In [None]:
import pandas as pd
import os
import numpy as np
import json
import sys
from tqdm import tqdm
from geopy.distance import geodesic 

# system setup
user_info_filename = "user_fix.csv"
trace_info_filename = "traces_fix.csv"

# node config filename
topology_filename = "topology.json"

## 1 Preprocess User info data

#### 1.1 load user
load user and filter out users with no country info

In [None]:
# load user info

user_df = pd.read_csv(user_info_filename)
trace_df = pd.read_csv(trace_info_filename)
print(user_df.columns)
print(trace_df.columns)

user_df = pd.merge(user_df, trace_df, on='user_id', how='inner')
print(len(user_df))

#### 1.2 split user to different node

In [None]:
topology_json = ""
with open(topology_filename) as json_file:
    topology_json = json.load(json_file)

access_nodes = topology_json["topology"]["layer-2"]
print(access_nodes)


#### 1.3 allocate user to node

In [None]:
def calculate_distance(row, nodes, prog_bar):
    min_distance = 1000000000000000000
    min_idx = 0
    for idx, node in enumerate(nodes):
        user_coords = (row['lat'], row['lng'])
        node_coords = node["location"]
        distance = geodesic(user_coords, node_coords)
        if distance < min_distance:
            min_distance = distance
            min_idx = idx
    
    nodes[min_idx]["users_id"].append(row["user_id"])
    prog_bar.update(1)

progress_bar = tqdm(user_df.iterrows(), total=len(user_df))

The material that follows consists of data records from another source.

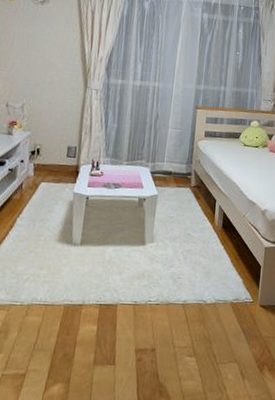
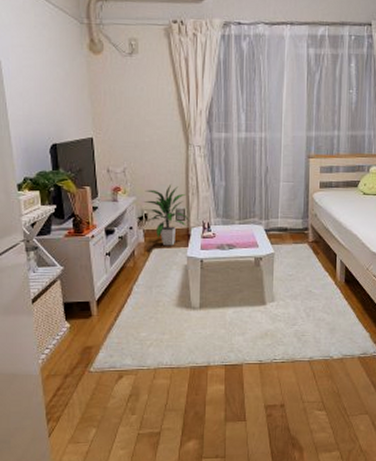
indoor plant: none [37,123,80,181] -> present [143,185,189,246]

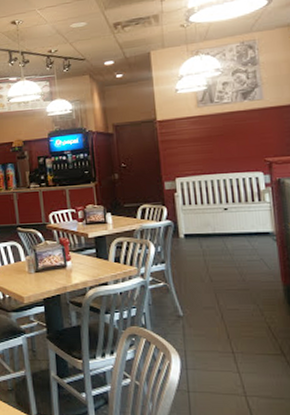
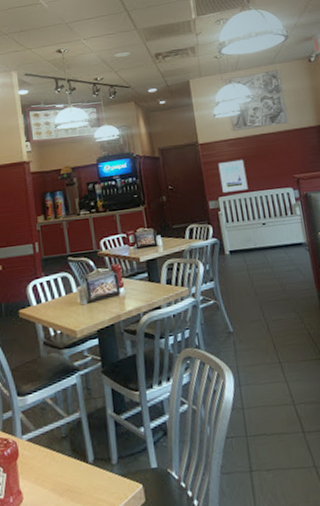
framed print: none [177,138,210,173] -> present [218,159,248,193]

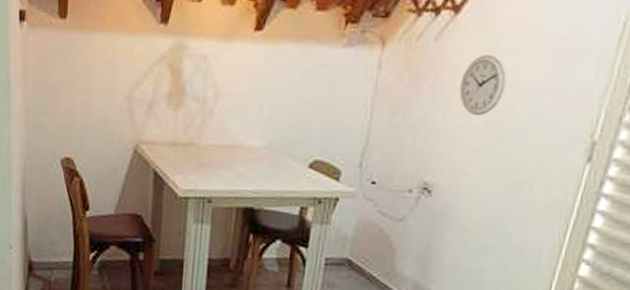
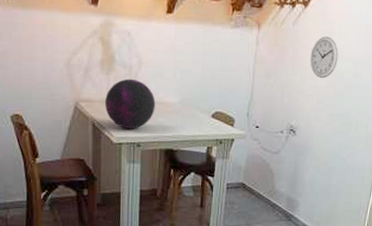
decorative orb: none [170,115,234,180] -> present [105,78,155,129]

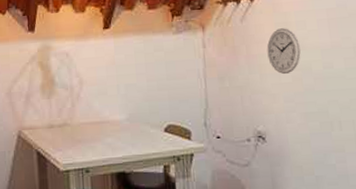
decorative orb: present [105,78,155,129] -> none [48,100,102,154]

for node in access_nodes: 
    node["users_id"] = []

user_df['distances'] = user_df.apply(calculate_distance, axis=1, nodes=access_nodes, prog_bar=progress_bar)

## 2 Extract node trace

#### 2.1 allocate trace to node

In [None]:
trace_split_result = {}

for node in access_nodes:
    node_name = node["name"]
    users_id = node["users_id"]
    
    mask = trace_df["user_id"].isin(users_id)
    
    filtered_trace_df = trace_df[mask].reset_index()
    
    # save result
    trace_split_result[node_name] = filtered_trace_df

for name, trace in trace_split_result.items():
    print(name)
    print(trace)

#### 2.2 split to each node

In [None]:
# doing aisa node
# maximum trace line 10000
# maximum container number 10
max_line = 10000
max_container = 20

for node_name, node_traces in trace_split_result.items():
    # asia-node
    traces_size = len(node_traces)
    print(node_name, " with trace size ", traces_size)
    container_num = traces_size // max_line
    if container_num <= 0:
        container_num = 1
    elif container_num > 20:
        container_num = 20

    print(node_name, " with container number ", container_num)
    # split traces
    split_dfs = [node_traces.iloc[i::container_num] for i in range(container_num)]
    output_dir = "./dataset/" + node_name
    os.makedirs(output_dir, exist_ok=True)

    for idx, df in enumerate(split_dfs):
        output_filename = output_dir + "/" + "trace-%d" %idx
        df.to_csv(output_filename)